The deals at the center of the controversy, made over the last decade, are conservation easements granted on property by a landowner to limit or prevent future commercial or residential development on the land. In exchange, the state grants the landowner–typically a farmer or rancher–a tax credit based on the land’s value. More recently, however, the state has called into question the value of some conservation easements and has not been honoring the tax credits, McKinley maintains.
“They’ve been demanding interest, fees and penalties on easements that they now say they won’t be honoring,” he sad. “The state is saying that the lands were overvalued.”
The easements were sold before the state made revisions to the guidelines governing easements, said McKinley.
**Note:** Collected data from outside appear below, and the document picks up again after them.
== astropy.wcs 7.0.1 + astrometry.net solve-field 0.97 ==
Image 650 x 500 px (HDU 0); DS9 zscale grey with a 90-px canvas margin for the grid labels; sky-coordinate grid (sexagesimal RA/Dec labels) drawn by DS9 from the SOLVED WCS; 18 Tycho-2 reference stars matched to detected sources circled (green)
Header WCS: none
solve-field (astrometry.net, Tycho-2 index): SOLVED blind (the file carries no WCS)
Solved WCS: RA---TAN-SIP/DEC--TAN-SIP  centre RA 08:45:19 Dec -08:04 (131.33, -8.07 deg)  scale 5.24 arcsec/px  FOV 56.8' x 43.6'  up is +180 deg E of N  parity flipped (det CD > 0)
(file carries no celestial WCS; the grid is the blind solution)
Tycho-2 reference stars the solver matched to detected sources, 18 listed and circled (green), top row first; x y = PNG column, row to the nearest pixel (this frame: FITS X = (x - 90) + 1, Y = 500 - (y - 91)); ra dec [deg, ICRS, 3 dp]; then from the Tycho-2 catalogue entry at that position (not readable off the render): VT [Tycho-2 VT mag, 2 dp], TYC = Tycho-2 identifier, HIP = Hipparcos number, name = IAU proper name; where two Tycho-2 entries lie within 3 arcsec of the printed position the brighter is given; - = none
The state is now saying that the appraisals of the easementswere overvalued and cannot be honored, he says.
He is drafting legislation, to be introduced when the legislature convenes next month, requiring the state to honor the promised tax credits.
Many of the disputed appraisals involve gravel-deposit areas whose value can be readily evaluated due to precise measurements that can be taken to determine the quantity of gravel deposits; and to market rates that are available daily, says the Walsh lawmaker.
Republican Sen.-elect Kevin Grantham, of Canon City, says he is looking forward to working with McKinley on the issue because he has heard the anecdotal stories from constituents who feel the state is reneging.
“People relied on these things, and the state didn’t hold up their end of the bargain,” said Grantham. “It’s a real issue where there’s been a lack of due process. We’ll see what we can do for these folks down there that are relying on agreements and seem to be getting the stilts kicked out from under them.”
“You made the deal, live with it,” said McKinley.